>>177
控えめに、遠慮がちに、重い扉の僅かな隙間から覗き見るような視線ばかり。
もっと大胆に見て下さっても宜しいんですのに……という呟きが、思わず唇から漏れ出そうになる。
電車内という公共の場であり、平時の混雑具合からは程遠いと言ってもそれなりに人影のある空間では、仕方のないことだとエリカも理解していた。
それでも、この逃げ場のない空間で、獣臭い熱を帯びた無数の目に囲まれることを思い描いていた彼女は……。

(物足りませんわッ)

と、草食動物の群れのような乗客たちの反応に、身勝手な怒りすら覚えていた。
普段の彼女なら、この程度でイラつくこともない。

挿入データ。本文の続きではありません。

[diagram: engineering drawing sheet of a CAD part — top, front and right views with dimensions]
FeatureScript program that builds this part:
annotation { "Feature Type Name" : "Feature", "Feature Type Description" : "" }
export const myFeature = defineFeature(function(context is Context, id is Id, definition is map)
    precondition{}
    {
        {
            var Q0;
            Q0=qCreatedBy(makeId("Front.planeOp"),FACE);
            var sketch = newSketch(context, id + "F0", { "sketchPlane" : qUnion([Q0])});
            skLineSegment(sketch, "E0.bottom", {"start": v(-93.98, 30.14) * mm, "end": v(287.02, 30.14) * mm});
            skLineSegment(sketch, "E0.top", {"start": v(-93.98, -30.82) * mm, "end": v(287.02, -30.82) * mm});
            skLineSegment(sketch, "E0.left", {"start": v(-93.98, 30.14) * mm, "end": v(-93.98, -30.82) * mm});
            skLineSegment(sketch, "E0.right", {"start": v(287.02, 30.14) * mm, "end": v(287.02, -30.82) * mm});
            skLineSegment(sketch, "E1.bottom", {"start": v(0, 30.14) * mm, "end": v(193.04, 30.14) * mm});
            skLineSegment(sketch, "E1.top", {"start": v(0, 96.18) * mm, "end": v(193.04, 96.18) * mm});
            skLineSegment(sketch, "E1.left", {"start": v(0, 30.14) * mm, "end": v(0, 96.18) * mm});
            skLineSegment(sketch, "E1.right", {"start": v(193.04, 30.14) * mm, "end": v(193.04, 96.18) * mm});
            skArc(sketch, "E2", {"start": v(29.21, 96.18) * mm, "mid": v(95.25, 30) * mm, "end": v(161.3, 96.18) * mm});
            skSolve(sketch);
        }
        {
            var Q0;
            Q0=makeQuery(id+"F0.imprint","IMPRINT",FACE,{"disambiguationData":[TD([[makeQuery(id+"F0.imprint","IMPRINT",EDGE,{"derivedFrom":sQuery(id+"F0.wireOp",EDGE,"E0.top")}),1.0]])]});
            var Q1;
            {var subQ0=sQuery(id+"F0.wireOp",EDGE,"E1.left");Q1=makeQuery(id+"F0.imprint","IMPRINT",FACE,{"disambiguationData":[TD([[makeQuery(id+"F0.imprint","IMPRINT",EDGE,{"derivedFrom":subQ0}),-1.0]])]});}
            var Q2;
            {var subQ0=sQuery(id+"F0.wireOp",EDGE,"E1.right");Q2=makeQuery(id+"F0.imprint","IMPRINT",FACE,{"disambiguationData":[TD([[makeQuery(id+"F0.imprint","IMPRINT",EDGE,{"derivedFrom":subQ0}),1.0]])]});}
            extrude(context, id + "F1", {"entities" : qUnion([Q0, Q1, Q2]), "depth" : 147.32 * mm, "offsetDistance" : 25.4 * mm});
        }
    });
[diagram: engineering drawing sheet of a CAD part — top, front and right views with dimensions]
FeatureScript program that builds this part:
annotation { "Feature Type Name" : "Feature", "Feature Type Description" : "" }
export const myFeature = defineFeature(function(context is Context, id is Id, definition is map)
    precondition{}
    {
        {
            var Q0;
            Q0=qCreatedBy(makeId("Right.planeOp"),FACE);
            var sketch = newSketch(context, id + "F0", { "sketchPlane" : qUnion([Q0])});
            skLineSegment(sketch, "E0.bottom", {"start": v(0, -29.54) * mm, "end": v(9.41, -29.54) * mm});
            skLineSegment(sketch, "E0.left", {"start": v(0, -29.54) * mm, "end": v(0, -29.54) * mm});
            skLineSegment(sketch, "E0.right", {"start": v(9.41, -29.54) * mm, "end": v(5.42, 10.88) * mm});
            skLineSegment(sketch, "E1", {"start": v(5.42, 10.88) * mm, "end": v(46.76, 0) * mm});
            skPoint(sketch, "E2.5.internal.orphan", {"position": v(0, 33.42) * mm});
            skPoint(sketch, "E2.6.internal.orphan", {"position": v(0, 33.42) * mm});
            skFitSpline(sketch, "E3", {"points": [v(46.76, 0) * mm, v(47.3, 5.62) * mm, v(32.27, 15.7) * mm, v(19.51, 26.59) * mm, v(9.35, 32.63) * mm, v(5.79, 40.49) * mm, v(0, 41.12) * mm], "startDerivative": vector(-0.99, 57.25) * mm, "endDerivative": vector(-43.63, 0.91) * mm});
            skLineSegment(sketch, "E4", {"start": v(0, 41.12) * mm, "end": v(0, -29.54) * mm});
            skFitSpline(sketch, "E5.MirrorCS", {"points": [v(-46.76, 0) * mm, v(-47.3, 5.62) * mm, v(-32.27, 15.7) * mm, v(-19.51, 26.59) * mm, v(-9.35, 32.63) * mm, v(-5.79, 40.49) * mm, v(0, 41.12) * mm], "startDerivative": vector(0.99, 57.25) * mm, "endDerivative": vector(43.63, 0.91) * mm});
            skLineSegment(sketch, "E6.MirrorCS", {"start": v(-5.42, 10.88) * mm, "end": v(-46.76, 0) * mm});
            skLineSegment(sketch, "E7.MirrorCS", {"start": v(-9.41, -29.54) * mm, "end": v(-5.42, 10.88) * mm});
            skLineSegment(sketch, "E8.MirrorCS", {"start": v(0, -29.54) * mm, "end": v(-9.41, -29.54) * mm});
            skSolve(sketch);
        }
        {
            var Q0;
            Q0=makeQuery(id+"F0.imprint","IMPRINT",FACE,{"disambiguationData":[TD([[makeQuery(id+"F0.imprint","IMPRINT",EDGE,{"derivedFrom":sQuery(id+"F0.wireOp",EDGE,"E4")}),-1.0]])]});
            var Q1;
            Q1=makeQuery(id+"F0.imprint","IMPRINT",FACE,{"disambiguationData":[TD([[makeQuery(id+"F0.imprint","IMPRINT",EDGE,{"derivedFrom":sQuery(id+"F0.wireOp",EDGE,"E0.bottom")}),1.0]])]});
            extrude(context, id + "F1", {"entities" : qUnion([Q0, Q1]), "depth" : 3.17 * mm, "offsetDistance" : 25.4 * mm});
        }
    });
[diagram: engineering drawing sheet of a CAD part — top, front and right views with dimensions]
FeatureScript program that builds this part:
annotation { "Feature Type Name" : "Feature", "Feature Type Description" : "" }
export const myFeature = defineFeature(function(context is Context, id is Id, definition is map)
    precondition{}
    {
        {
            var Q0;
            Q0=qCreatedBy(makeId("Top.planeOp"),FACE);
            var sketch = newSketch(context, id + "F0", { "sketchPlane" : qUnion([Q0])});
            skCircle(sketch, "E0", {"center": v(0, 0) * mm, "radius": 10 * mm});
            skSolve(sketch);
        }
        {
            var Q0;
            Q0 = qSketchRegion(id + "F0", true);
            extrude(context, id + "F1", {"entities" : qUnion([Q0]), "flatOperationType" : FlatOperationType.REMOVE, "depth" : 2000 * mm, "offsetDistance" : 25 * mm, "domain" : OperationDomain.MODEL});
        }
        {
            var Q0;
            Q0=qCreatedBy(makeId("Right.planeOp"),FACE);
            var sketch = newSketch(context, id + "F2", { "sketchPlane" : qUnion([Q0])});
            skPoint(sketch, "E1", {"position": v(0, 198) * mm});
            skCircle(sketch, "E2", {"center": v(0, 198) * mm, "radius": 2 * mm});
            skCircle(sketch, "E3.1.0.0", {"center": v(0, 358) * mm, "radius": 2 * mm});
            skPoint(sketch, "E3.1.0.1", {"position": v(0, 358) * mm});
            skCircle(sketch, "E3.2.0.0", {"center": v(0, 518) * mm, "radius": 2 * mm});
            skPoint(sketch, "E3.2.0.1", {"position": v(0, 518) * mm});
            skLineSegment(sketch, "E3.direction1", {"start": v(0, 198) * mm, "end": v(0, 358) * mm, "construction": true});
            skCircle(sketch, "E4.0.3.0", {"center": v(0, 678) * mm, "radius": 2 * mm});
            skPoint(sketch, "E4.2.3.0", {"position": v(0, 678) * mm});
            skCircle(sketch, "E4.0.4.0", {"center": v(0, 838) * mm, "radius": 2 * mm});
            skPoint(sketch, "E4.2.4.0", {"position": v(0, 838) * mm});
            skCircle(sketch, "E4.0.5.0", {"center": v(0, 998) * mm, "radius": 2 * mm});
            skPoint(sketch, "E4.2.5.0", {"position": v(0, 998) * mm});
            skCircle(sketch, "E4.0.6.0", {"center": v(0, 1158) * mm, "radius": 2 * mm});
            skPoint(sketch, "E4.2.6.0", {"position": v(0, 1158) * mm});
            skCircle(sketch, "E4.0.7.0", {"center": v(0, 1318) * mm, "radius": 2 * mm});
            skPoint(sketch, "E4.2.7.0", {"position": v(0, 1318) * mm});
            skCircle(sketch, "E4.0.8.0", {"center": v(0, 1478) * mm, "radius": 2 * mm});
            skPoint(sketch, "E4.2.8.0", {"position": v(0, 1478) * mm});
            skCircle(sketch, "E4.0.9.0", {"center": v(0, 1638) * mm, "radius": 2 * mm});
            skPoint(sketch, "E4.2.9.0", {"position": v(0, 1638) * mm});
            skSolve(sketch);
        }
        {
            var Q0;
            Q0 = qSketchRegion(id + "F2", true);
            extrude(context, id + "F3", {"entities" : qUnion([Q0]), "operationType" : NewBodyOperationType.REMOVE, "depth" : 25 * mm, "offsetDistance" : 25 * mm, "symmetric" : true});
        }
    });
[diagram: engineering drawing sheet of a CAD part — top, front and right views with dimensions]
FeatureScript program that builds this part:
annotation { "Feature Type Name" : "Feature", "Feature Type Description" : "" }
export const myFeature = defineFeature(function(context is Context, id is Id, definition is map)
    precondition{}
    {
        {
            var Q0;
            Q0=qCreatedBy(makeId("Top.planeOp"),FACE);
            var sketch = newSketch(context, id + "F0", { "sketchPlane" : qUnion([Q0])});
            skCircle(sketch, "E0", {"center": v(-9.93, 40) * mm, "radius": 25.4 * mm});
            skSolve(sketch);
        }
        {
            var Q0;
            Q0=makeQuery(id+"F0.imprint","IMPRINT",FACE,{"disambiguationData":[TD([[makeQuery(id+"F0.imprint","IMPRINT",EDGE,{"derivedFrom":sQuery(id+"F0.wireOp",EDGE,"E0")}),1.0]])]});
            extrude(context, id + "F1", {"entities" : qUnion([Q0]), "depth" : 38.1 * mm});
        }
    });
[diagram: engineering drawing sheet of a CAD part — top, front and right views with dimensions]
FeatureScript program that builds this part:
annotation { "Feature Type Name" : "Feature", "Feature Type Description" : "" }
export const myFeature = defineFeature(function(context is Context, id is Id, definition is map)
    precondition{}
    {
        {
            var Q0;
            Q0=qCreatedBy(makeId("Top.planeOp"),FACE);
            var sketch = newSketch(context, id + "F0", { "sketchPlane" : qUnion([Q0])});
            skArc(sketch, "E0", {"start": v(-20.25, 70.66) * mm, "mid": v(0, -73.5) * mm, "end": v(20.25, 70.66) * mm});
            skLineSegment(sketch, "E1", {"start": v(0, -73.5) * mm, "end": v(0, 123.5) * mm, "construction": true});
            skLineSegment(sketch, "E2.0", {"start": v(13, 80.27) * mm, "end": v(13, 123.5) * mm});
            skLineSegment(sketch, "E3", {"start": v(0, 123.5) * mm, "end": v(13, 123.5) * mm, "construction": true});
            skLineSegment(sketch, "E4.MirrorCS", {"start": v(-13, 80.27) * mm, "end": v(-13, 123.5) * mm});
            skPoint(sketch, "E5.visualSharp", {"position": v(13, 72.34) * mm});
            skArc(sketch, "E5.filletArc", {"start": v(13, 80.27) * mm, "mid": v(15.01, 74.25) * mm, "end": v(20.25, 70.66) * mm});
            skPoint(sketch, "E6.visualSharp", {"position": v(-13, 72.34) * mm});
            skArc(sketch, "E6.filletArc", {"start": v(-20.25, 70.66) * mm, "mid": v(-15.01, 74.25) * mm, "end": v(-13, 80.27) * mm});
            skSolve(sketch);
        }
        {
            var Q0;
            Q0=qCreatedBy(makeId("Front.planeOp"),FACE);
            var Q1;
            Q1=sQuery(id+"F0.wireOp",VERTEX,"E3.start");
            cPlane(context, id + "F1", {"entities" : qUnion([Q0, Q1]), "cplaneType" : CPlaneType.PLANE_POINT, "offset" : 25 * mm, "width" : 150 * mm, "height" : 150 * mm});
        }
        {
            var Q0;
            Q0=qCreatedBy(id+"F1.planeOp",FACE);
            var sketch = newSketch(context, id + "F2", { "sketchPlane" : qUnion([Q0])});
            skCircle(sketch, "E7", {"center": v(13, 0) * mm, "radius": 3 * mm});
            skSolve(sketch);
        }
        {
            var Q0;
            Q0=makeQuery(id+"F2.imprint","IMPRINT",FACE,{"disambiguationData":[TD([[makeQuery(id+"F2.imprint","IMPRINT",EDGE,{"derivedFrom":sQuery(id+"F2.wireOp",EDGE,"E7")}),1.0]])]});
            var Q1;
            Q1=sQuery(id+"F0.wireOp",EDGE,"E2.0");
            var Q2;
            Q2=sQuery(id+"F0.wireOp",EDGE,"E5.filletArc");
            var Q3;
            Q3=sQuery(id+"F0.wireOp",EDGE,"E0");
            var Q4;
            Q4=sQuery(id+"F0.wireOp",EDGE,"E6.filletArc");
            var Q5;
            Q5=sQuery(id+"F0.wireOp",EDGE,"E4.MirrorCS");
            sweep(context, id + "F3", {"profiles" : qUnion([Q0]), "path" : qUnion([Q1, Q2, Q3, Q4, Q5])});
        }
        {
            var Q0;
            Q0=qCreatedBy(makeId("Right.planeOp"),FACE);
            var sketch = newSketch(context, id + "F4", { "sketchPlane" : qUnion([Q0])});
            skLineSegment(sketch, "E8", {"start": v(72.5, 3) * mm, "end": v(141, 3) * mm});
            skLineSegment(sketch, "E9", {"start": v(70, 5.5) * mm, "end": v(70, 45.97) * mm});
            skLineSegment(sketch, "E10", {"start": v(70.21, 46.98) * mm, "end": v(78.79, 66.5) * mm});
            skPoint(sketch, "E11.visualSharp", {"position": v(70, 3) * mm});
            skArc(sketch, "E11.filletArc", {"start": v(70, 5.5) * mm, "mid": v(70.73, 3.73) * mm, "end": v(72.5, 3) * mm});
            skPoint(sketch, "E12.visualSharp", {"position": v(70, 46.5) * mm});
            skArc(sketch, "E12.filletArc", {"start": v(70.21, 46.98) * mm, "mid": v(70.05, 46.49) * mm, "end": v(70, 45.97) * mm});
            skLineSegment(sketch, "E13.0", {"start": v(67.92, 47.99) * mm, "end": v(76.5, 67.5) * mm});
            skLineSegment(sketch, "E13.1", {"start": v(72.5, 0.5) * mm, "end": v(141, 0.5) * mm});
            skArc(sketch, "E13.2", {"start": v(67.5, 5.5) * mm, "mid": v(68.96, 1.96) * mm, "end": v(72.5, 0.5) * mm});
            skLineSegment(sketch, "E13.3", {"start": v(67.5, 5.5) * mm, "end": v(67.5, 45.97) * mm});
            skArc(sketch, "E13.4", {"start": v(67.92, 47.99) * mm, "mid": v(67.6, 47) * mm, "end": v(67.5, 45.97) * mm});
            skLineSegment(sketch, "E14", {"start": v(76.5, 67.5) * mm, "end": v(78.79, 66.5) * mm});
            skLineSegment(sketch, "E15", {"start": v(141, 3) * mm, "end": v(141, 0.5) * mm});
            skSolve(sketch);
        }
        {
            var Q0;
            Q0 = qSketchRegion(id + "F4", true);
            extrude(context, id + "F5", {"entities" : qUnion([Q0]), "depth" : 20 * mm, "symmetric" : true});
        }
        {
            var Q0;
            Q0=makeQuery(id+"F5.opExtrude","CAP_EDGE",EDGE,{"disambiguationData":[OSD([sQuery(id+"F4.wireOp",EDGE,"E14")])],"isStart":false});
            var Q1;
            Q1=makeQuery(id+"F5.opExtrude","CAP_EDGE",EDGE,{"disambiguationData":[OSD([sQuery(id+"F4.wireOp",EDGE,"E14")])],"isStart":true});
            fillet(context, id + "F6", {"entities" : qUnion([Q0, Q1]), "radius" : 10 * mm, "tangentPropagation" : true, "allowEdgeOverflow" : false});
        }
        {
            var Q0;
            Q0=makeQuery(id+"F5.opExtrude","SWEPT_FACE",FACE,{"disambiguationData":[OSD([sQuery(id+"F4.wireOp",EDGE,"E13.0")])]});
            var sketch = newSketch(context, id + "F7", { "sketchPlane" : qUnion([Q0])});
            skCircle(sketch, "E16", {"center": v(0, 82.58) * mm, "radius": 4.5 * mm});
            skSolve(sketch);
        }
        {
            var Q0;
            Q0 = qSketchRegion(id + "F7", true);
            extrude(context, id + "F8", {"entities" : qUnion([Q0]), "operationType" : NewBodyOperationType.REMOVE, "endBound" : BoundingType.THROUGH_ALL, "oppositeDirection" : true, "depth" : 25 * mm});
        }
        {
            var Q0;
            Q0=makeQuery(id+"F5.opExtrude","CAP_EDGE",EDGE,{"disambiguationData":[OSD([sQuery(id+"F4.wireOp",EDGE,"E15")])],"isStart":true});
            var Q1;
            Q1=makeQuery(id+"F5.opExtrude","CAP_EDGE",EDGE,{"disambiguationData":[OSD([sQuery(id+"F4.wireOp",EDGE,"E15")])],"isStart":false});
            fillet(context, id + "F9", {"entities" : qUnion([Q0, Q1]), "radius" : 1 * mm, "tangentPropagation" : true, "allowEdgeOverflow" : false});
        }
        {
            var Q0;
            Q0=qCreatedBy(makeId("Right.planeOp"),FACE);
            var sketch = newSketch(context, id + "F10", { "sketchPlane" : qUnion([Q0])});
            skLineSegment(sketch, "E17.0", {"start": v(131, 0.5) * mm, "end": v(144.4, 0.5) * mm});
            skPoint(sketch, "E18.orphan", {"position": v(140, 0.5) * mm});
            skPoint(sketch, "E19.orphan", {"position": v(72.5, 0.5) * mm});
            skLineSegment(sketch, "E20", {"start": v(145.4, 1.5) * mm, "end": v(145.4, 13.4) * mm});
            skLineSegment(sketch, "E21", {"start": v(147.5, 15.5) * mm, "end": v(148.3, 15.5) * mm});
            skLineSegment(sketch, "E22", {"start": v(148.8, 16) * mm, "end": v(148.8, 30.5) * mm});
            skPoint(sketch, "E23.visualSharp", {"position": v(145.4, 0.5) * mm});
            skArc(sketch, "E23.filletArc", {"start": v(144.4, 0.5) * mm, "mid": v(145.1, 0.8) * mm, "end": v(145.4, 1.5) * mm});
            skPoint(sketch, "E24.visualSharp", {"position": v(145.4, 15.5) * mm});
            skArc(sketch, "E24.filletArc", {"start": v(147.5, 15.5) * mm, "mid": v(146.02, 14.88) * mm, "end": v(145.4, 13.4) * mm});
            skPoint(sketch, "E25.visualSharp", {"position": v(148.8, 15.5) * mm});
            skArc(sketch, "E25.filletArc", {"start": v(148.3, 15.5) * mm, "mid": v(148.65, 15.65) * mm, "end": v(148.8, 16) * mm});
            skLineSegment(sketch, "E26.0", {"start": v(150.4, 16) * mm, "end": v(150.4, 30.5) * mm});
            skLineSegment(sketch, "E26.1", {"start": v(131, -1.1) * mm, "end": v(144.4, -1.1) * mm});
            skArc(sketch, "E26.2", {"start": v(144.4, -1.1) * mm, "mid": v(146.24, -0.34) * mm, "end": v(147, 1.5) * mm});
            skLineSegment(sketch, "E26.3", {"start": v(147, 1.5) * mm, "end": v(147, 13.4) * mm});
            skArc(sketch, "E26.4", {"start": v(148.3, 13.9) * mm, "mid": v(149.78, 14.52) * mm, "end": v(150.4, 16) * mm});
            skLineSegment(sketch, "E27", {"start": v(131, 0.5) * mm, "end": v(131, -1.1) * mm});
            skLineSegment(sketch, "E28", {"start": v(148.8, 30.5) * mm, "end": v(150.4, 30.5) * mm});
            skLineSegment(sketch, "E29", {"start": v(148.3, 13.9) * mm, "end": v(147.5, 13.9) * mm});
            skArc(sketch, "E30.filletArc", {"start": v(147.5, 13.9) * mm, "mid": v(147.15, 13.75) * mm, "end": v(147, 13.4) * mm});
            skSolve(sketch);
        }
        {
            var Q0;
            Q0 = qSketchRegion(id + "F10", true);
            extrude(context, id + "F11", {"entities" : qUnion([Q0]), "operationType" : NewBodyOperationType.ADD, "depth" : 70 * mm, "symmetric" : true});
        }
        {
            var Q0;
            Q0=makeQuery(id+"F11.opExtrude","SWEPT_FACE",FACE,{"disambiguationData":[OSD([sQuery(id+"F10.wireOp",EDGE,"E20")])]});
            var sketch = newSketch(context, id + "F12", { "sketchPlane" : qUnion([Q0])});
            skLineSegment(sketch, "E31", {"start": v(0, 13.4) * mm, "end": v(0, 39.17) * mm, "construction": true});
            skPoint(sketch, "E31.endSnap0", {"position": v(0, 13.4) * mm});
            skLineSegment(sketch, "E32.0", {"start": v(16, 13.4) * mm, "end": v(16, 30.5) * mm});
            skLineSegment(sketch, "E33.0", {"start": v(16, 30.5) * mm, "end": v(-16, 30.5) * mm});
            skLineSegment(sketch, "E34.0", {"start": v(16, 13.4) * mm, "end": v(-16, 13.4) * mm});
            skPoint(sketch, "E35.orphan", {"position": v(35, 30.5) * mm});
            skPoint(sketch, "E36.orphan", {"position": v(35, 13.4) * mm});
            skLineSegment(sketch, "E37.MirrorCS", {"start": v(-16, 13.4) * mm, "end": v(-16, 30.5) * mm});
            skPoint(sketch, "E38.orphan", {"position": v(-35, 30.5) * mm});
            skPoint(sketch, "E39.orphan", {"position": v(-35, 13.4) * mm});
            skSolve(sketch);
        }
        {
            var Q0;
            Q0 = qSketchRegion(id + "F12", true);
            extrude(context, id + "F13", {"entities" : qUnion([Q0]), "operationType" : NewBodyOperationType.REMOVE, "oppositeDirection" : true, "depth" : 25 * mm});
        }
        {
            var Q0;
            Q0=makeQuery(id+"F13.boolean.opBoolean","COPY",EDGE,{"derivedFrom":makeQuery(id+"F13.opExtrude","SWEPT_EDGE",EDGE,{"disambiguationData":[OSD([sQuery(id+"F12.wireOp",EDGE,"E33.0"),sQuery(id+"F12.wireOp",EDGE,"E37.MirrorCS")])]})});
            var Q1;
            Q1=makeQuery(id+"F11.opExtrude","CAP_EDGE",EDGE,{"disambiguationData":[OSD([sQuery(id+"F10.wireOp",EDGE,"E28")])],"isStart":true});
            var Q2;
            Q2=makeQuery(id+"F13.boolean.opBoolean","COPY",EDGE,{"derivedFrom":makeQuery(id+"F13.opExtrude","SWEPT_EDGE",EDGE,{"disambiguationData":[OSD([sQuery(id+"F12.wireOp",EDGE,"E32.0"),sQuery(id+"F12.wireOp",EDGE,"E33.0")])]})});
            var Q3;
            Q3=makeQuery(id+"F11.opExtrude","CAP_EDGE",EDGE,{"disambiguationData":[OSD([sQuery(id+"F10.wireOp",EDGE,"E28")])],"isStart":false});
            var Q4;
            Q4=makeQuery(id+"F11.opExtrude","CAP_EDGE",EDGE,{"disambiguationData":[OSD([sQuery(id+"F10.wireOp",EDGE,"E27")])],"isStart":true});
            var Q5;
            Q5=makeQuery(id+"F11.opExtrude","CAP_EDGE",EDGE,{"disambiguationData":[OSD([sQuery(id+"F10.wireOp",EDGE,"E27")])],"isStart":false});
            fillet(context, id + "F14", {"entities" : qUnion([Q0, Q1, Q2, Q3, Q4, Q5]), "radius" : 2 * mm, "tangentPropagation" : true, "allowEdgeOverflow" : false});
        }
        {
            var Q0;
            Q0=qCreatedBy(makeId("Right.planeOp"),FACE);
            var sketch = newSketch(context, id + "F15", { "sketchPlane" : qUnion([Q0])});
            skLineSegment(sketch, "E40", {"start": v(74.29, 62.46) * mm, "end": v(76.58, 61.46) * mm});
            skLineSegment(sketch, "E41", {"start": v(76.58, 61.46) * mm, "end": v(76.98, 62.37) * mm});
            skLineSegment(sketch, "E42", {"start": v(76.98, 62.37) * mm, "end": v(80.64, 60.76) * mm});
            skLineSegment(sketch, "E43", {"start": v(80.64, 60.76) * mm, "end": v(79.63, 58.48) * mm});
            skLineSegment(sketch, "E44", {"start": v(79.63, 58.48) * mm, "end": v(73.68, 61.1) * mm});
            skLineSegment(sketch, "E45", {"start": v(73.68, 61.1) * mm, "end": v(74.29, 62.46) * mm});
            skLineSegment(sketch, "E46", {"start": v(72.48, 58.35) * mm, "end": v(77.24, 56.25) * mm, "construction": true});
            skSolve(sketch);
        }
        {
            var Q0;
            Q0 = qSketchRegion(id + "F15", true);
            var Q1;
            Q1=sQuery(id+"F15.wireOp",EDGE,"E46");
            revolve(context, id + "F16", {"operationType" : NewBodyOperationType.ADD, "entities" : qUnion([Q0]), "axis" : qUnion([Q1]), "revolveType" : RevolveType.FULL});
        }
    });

寧ろ、そんな初心な理性の衣を一枚ずつ剥いでいくことに楽しみを見出せていただろう。
けれど、今の彼女は2か月近いオアズケからようやく解放された身だ。
もっと過激で刺激的な時間を求めて、ご奉仕好きで露出狂な痴女としての本性がエリカの豊かな胸を内側から熱く焦がし続けていた。
車両の端で空いている席に腰を下ろすと、少しばかり大げさな動きで脚を組む。
果たして何人の男が、ミニ丈のワンピースから伸びた白い太腿の間に、幸運にも仄かな金色の陰りを垣間見られたか。

「……」

バッグから取り出したスマホを眺めながら尻の位置をずらし、長い脚を組み直す。
座り心地の悪さを直そうとしたようにも見えるその動きは、もちろん男たちを誘う為の次なる一手だ。
摩擦でずれたワンピースの裾からは、太腿の肌色が先ほどよりも多く見えている。
思わず撫でてみたくなるようなヒップの丸みが、真横に回ればきっと丸見えになっているだろう。
尤も、常識的に考えればそこには下着に類する何かがある筈で。
無粋な車両の壁と、彼女が横に置いたバッグとで巧妙に遮られて死角となったその光景を、男たちは想像の中で思い描くしかなかった。

(ホントは、何も履いてないんですけれど♪)

思惑通りに自分へと集まってきた視線の束で、痴女なりの自尊心を多少は満たされながら、内心で呟くエリカ。
次いで胸の下で腕を組み、ごく自然にメートル越えのバストを強調する姿勢へと移る。

(それどころか……ブラジャーだって♪)

こういうときでも浮いてしまわない自分の陥没乳首に感謝と、少しばかりの羞恥を覚えながら腕に力を籠める。
その様は、まるで布に押し込めた二つのメロンを抱えているかのようだ。
何だかんだ言っても、世の男たちの多くは大きなオッパイが大好きなのだと、改めてエリカは感じていた。

(あら……あらあら?)

エリカは、自身の身体へと向けられた一番強い欲望の主へと、探るように眼だけを向けた。
遠慮がちな目線ばかりの中にあって、一際熱を帯びた眼差しを隠し切れないでいる――あるいは隠す気が無いような、露骨すぎるもの。
その主を見出した彼女は、まず彼の股間へと一瞥をくれて――その強張りをしっかりと確認してから――ゆっくりと顔を上げ、蒼い瞳で彼の双眸を捉えると、薄い微笑みを浮かべて見せた。
まるで「近くに来ませんか?」とでも誘っているような、そんな笑みを浮かべて……。